Start of Excerpt
Laylah Ali: Doodler
August 24, 2009
Another postscript to Matthew Battles’ meditation on doodling. I originally wrote this item for Laylah Ali: 5 Responses to 5 Paintings, an exhibition brochure published by the Indianapolis Museum of Art in 2002.
Late one night in 1968 — just a few weeks before my friend Laylah Ali was born — Eldridge Cleaver stepped out of his car, unzipped his pants, and began to pee onto a deserted Oakland street. An entire squad of police officers suddenly materialized, and an amplified voice ordered the Black Panther Party’s Minister of Information to put up his hands; he reached down to zip himself up, and a bloody shoot-out ensued. When he got out of the hospital, the ex-con was indicted on charges of assault with intent to kill, and shortly after that he was instructed to report back to prison. Cleaver fled to Algiers instead, where he told an interviewer: “I believe that there are two Americas. There is the America of the American dream, and there is the America of the American nightmare. I feel that I am a citizen of the American dream, and that the revolutionary struggle of which I am a part is a struggle against the American nightmare, which is the present reality.”
End of Excerpt
Work request: From the text about Laylah Ali, extract the passage starting at "Laylah Ali: Doodler" and ending at "Art in 2002.". The records have nothing to do with what is asked here.
Start of Dataset content
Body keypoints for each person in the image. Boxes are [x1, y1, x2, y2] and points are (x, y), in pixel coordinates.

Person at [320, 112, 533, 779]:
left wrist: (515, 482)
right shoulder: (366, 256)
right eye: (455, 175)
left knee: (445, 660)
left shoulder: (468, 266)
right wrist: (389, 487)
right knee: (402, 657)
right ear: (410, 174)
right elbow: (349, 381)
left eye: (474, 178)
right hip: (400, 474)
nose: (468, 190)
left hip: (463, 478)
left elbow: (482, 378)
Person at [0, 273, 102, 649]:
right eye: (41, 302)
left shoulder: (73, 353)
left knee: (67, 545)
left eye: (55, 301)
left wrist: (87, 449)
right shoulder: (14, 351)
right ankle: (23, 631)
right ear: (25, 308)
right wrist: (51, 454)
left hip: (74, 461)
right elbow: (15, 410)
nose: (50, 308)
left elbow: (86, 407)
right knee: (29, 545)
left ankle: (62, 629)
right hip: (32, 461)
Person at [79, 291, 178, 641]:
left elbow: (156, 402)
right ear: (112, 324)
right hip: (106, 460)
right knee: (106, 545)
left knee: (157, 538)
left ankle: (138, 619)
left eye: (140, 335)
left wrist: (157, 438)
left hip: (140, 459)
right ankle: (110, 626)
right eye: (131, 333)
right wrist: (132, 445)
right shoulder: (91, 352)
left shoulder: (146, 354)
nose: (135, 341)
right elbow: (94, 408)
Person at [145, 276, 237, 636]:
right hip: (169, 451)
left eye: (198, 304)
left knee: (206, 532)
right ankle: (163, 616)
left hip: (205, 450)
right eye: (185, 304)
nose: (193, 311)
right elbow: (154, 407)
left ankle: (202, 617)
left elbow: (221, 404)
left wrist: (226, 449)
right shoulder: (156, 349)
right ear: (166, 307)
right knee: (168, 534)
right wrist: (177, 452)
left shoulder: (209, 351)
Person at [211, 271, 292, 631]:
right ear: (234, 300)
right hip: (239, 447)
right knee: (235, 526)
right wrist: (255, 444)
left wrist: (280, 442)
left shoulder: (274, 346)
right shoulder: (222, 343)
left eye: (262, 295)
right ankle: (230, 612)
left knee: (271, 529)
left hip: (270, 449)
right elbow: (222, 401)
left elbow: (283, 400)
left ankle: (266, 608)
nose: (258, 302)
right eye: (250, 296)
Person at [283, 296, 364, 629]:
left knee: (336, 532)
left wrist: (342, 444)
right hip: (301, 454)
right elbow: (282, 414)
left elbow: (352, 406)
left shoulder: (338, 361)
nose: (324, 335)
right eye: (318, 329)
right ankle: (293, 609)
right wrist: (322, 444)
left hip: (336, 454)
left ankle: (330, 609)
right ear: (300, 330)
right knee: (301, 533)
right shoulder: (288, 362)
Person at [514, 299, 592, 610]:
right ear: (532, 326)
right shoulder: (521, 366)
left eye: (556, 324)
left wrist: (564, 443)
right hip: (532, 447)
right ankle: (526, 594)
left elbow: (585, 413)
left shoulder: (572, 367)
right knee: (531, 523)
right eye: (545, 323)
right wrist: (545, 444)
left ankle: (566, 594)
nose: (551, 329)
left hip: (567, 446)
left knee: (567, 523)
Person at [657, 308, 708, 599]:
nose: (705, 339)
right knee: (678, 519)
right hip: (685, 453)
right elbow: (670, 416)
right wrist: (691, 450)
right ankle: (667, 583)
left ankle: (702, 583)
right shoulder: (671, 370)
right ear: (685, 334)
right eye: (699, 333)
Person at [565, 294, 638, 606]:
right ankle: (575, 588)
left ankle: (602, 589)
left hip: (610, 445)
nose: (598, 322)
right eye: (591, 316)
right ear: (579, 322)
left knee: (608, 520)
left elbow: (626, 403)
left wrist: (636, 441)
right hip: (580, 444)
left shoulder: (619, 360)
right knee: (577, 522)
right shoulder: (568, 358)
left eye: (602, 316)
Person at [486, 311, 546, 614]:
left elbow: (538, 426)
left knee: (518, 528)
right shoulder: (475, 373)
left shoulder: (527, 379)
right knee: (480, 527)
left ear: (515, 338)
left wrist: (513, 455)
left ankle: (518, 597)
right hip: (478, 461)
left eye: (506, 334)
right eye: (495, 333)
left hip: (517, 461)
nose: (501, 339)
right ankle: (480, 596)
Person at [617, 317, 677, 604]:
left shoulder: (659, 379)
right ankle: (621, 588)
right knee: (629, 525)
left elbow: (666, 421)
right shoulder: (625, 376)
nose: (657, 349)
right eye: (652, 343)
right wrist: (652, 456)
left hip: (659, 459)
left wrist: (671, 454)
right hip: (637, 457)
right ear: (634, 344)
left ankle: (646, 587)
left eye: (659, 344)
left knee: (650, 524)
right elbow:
End of Dataset content
Solution for this task:
Laylah Ali: Doodler
August 24, 2009
Another postscript to Matthew Battles’ meditation on doodling. I originally wrote this item for Laylah Ali: 5 Responses to 5 Paintings, an exhibition brochure published by the Indianapolis Museum of Art in 2002.